Glenmark Pharmaceuticals gets USFDA’s final approval for Acetaminophen and Ibuprofen Tablets

Glenmark Pharmaceuticals Ltd. | Pharmaceuticals & Drugs | Healthcare | BSE: 532296 | NSE: GLENMARK

29 Apr 2024 Evaluate

Glenmark Pharmaceuticals (Glenmark) has received final approval by the United States Food & Drug Administration (USFDA) for Acetaminophen and Ibuprofen Tablets, 250 mg/125 mg (OTC), determined by the FDA to be bioequivalent to Advil Dual Action with Acetaminophen Tablets, 250 mg/125 mg (OTC), of Haleon US Holdings, LLC. Glenmark’s Acetaminophen and Ibuprofen Tablets, 250 mg/125 mg (OTC), will be distributed in the U.S. by Glenmark Therapeutics Inc., USA.

According to Nielsen syndicated data for the latest 52 weeks period ending March 23, 2024, the Advil Dual Action with Acetaminophen Tablets, 250 mg/125 mg (OTC) market achieved annual sales of approximately $84.1 million.
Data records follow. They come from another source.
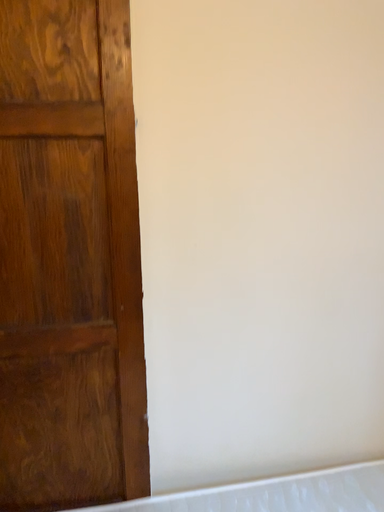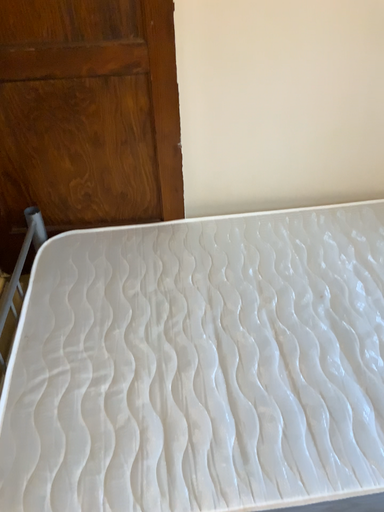
Question: How did the camera likely rotate when shooting the video?

Choices:
 (A) rotated downward
 (B) rotated upward

Answer: (A)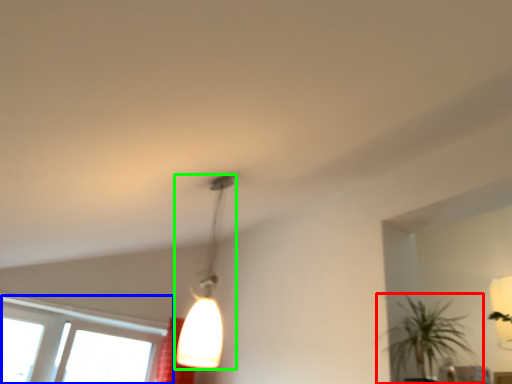
Question: Which object is the farthest from houseplant (highlighted by a red box)? Choose among these: window (highlighted by a blue box) or lamp (highlighted by a green box).

Choices:
 (A) window
 (B) lamp

Answer: (A)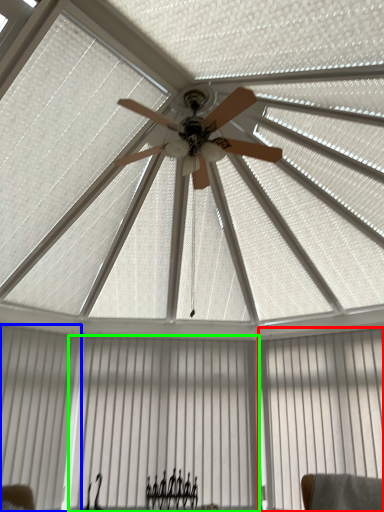
Question: Which is farther away from curtain (highlighted by a red box)? shutter (highlighted by a blue box) or curtain (highlighted by a green box)?

Choices:
 (A) shutter
 (B) curtain

Answer: (A)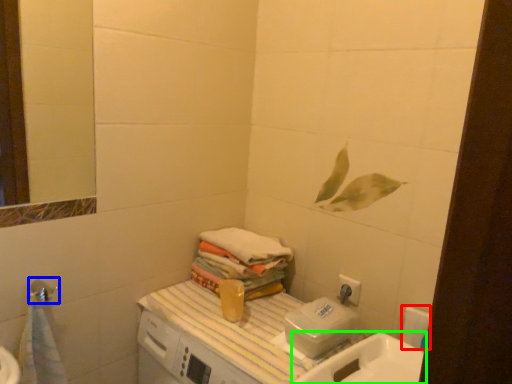
Question: Estimate the real-world distances between objects in this image. Which object is farther from toilet paper (highlighted by a red box), shower (highlighted by a blue box) or sink (highlighted by a green box)?

Choices:
 (A) shower
 (B) sink

Answer: (A)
Glenmark’s current portfolio consists of 195 products authorized for distribution in the U.S. marketplace and 52 ANDA’s pending approval with the USFDA. In addition to these internal filings, Glenmark continues to identify and explore external development partnerships to supplement and accelerate the growth of its existing pipeline and portfolio.

Glenmark Pharmaceuticals is a global research-led pharmaceutical company with presence across Generics, Specialty and OTC business with operations in over 50 countries.